Re: standard vs. hand crafted loops

From:
"Andrei Alexandrescu (See Website For Email)" <SeeWebsiteForEmail@erdani.org>
Newsgroups:
comp.lang.c++.moderated
Date:
20 May 2006 17:01:48 -0400
Message-ID:
<446DE6F9.4030006@erdani.org>
Daniel T. wrote:

It seems to me that when Mr. Richter said, "My major concern on the
STL
algorithms is that the job they perform is so trivial that you can
really write them up yourself..." he was saying that the job the
algorithm performs is trivial, not that the way it was used was too
complex. In other words, you are establishing a different argument.

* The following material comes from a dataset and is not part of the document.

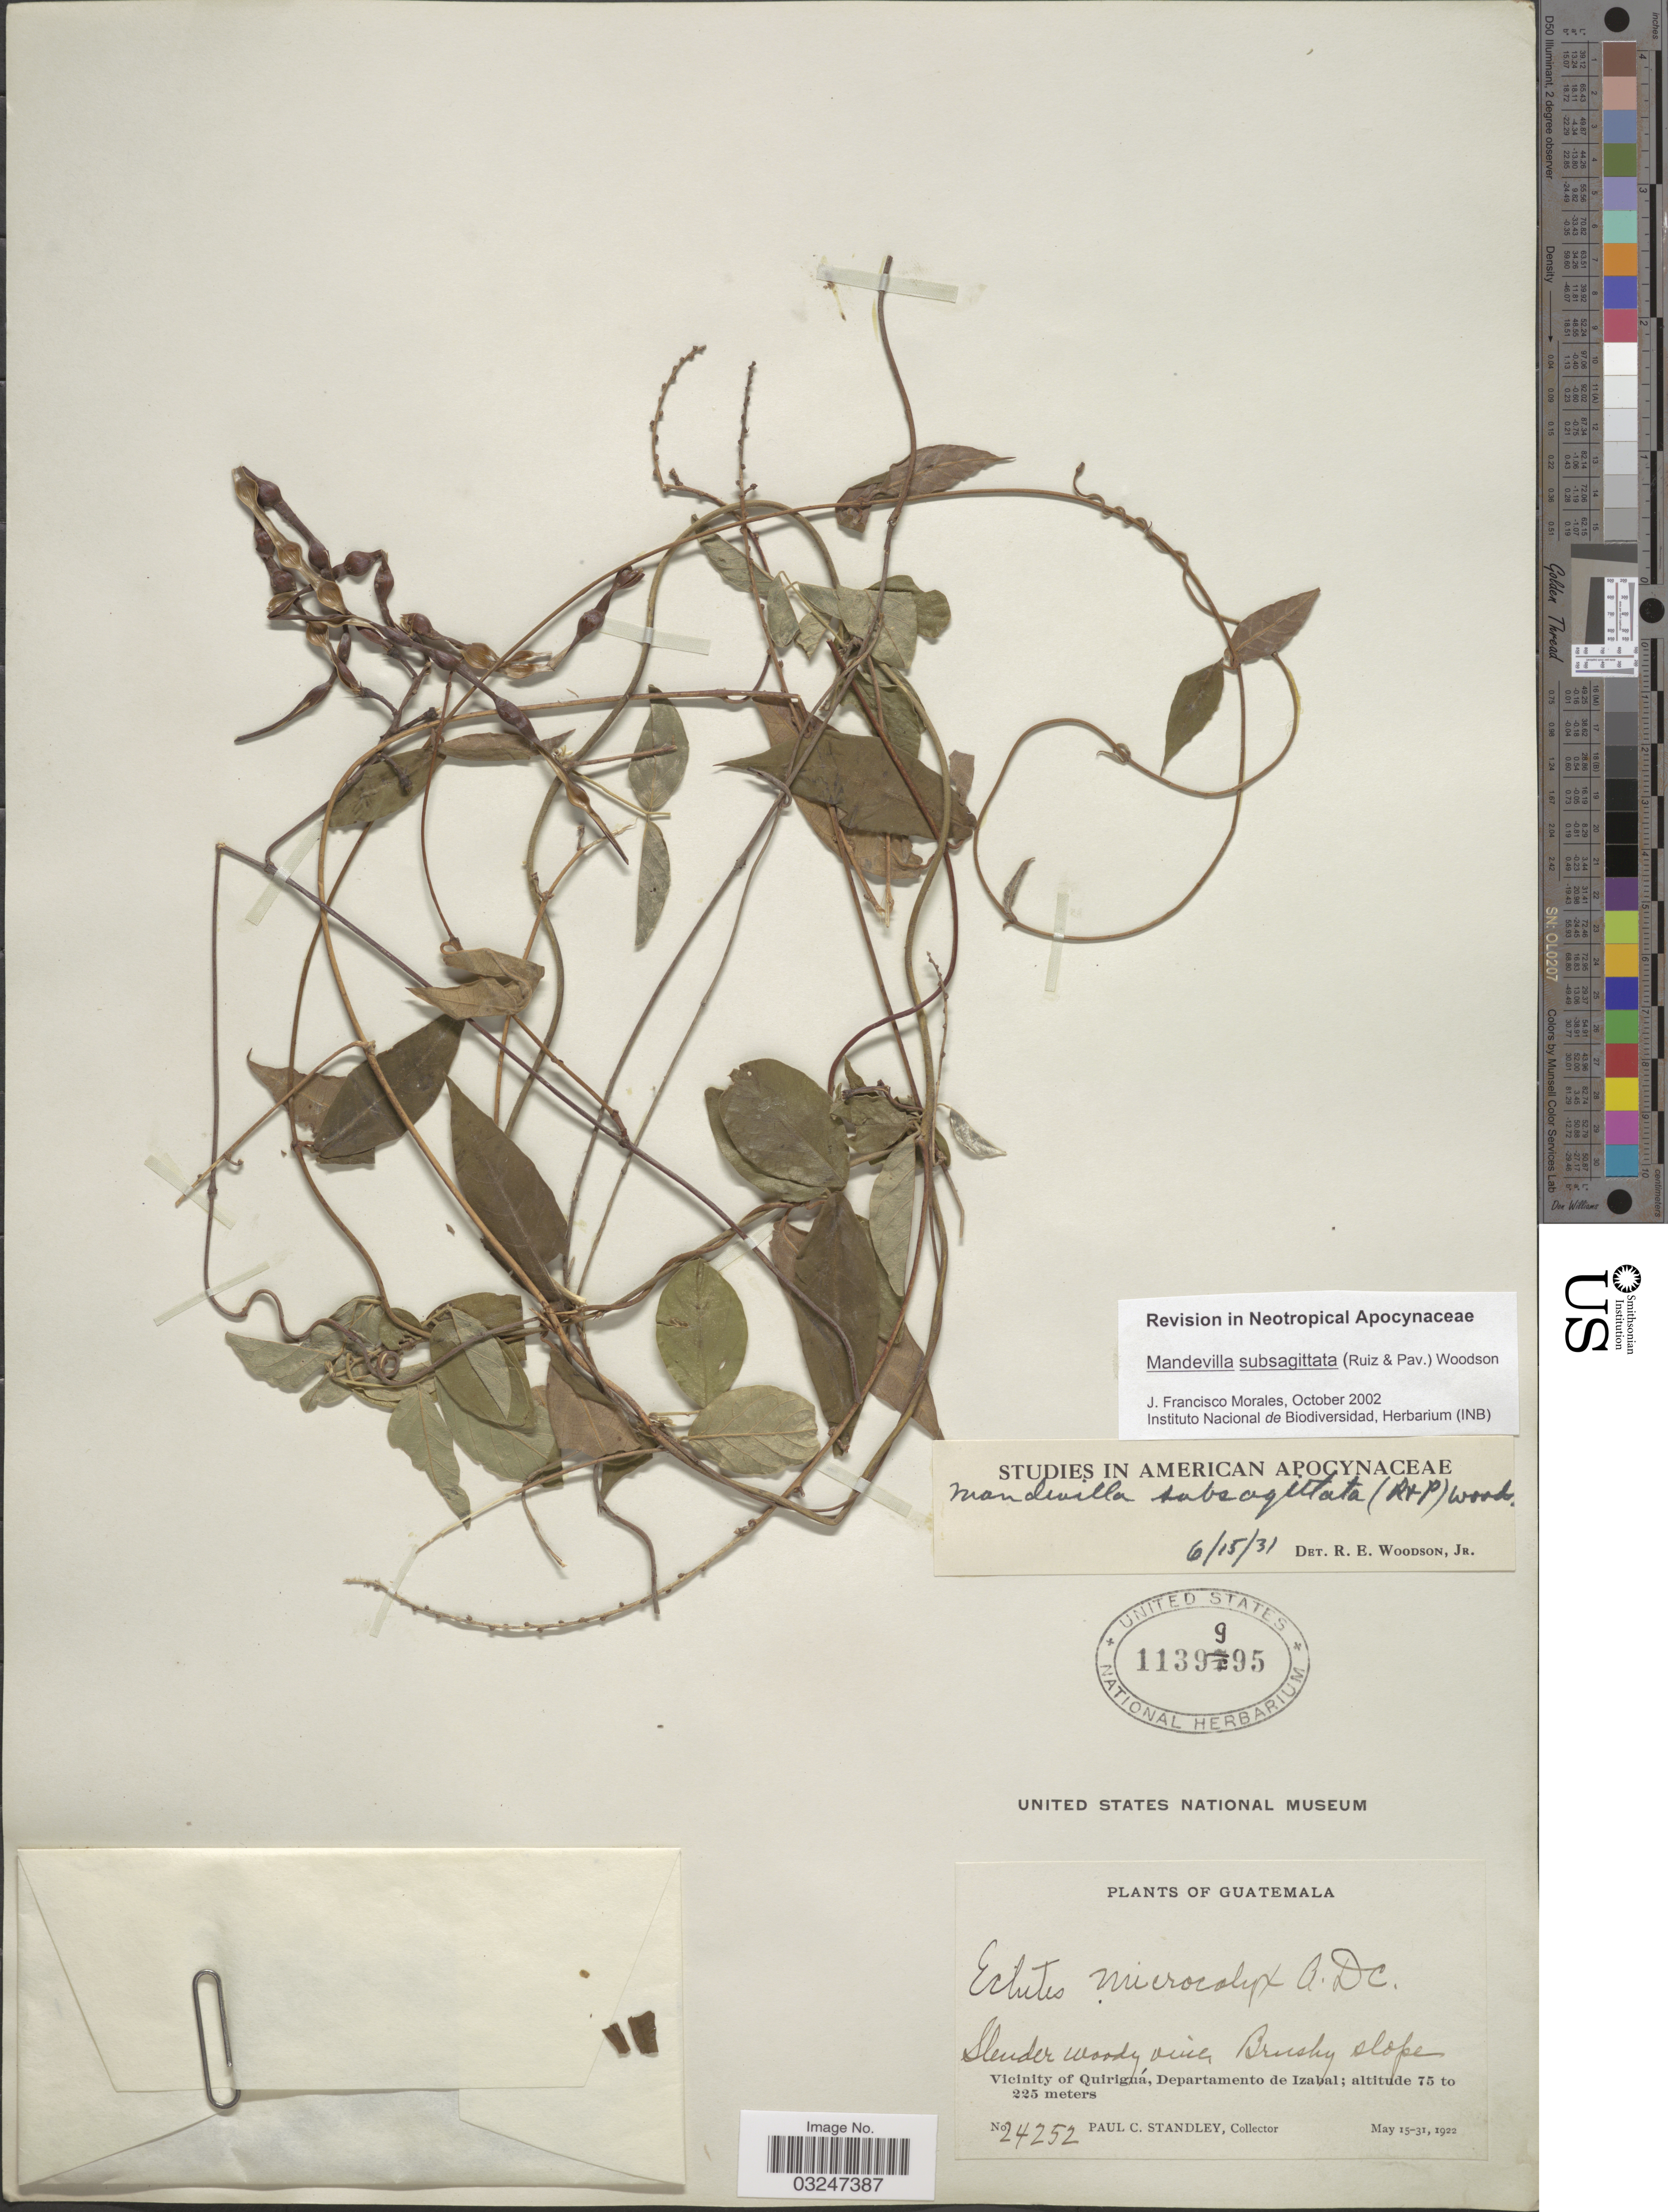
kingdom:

The point is that algorithms like "std::find_if" require you to write
up a predicate for the algorithm to look at, and writing this predicate
requires the creation of a helper class that provides an operator().


Yes. I understand that was your point, Andrei didn't. OO and generic
programming provide structure, you specialize that structure by
providing some details. With OO you override virtual functions, with
generic programming you provide types and functors.


Maybe I didn't express myself clearly. Of course I understand your
parallel, but I believe it's not valid. C++ offers virtuals and
overriding as a fundamental mechanism, while lambdas are absent, and
functors are a pain to write. Higher order composition is just not
achievable generally and comfortably in C++; the fact that the most
naive customizations are exceedingly hard to put together is witness to
this fact.

Do you also object to overriding virtual functions?


No. And there is no link between the two.